:: Excerpt to read ::
──────
You need to look at it from a much broader PoV than you are now.

We have about 7 million people graduating every year. This number will eventually double and stabilize. And with every few years, the quality of the graduates only increases. So this also increases their value outside the country.

What you are looking at is a few years from now while you should be looking at what will happen 15 years later.

You say we need to reduce population, but there is no need for that. 15 years down the line, pretty much all our people, or at least most of our people, will be able to afford graduate level education. This gives them the minimum qualification required to look for a job outside the country.

So our main aim isn't to create jobs only in India, but to get other countries to open up their markets to Indian labour. And this is a primary agenda for India when negotiating trade deals. We are asking for free movement of high skilled labour in Europe, US and RCEP.

RCEP:
http://www.livemint.com/Politics/oY...on-modalities-for-movement-of-skilled-wo.html
“Earlier, other members were not even ready to discuss services. Now they have agreed to include a separate chapter on Mode 4 services (movement of natural persons) in the agreement,” a commerce ministry official said, requesting anonymity.

When it comes to countries like China, we are okay with opening up our market to Chinese goods if they open up their market to Indian services, including movement of people.

EU FTA
https://thewire.in/26540/many-issue...u-agreeing-on-an-free-trade-deal-in-brussels/
Mode 4 covers temporary movement of natural persons. Liberalisation under mode 4 would mean the EU allowing more Indian professionals preferential access to the European labour market, which could boost remittances from the EU to India.

So opening up our economy would also mean other countries will have to open up their economies for Indian labour.

We are also trying to get WTO to reform.
http://www.livemint.com/Politics/it...-the-stage-for-a-clash-with-US-EU-at-WTO.html

The argument is if companies like Google and Ford want to sell in India, then the US should allow access to Indians in the US.

Our population is our biggest advantage.
──────
:: Provided data ::
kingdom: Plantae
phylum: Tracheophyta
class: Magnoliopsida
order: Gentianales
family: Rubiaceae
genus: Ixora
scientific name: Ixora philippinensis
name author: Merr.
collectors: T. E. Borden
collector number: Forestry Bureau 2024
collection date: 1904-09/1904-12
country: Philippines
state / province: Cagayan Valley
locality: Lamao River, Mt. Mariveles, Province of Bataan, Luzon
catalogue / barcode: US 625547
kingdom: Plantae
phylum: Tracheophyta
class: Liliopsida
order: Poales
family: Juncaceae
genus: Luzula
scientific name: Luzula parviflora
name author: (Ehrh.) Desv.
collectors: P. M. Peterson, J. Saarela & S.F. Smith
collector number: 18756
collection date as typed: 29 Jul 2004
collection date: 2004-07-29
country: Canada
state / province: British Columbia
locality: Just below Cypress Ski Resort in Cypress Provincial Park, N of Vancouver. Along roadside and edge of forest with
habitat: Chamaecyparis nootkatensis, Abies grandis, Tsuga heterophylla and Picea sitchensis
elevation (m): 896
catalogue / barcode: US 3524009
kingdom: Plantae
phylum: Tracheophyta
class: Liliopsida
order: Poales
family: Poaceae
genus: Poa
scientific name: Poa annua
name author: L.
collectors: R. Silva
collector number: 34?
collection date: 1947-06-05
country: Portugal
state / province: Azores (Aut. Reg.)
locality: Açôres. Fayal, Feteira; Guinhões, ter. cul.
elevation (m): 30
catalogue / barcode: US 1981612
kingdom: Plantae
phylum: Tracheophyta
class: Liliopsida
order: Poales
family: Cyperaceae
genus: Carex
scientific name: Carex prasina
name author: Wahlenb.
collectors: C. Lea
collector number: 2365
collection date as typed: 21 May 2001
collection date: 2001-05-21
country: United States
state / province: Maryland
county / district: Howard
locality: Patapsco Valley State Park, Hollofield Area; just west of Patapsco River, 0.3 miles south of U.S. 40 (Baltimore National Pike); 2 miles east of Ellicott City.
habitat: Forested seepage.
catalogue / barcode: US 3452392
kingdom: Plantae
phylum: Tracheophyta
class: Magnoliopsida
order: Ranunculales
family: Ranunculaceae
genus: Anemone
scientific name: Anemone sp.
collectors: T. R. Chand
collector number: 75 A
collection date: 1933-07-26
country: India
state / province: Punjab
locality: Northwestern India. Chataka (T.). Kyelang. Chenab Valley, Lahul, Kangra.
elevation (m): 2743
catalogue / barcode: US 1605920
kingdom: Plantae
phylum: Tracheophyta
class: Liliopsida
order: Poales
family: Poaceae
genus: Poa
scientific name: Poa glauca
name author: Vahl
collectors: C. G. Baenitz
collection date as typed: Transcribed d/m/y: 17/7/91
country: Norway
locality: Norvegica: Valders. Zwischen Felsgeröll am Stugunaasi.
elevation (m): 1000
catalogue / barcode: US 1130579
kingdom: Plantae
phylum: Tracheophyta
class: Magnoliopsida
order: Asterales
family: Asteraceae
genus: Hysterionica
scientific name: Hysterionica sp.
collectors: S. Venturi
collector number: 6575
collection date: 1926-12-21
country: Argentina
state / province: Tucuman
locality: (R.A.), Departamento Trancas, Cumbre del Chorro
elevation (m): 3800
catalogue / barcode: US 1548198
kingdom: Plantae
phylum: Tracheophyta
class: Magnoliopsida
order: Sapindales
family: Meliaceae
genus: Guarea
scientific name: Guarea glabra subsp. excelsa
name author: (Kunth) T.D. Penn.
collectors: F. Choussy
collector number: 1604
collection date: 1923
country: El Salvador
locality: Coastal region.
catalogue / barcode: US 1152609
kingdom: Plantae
──────
:: Written task 1 ::
According to the passage on India's graduates and trade deals, roughly how many people graduate in India each year?
:: Written task 2 ::
Reproduce the listing lines verbatim, beginning at the line containing "locality: Açôres. Fayal, Feteira;" and continuing through the line containing "genus: Anemone".

:: Task answer 1 ::
About 7 million people.

:: Task answer 2 ::
locality: Açôres. Fayal, Feteira; Guinhões, ter. cul.
elevation (m): 30
catalogue / barcode: US 1981612
kingdom: Plantae
phylum: Tracheophyta
class: Liliopsida
order: Poales
family: Cyperaceae
genus: Carex
scientific name: Carex prasina
name author: Wahlenb.
collectors: C. Lea
collector number: 2365
collection date as typed: 21 May 2001
collection date: 2001-05-21
country: United States
state / province: Maryland
county / district: Howard
locality: Patapsco Valley State Park, Hollofield Area; just west of Patapsco River, 0.3 miles south of U.S. 40 (Baltimore National Pike); 2 miles east of Ellicott City.
habitat: Forested seepage.
catalogue / barcode: US 3452392
kingdom: Plantae
phylum: Tracheophyta
class: Magnoliopsida
order: Ranunculales
family: Ranunculaceae
genus: Anemone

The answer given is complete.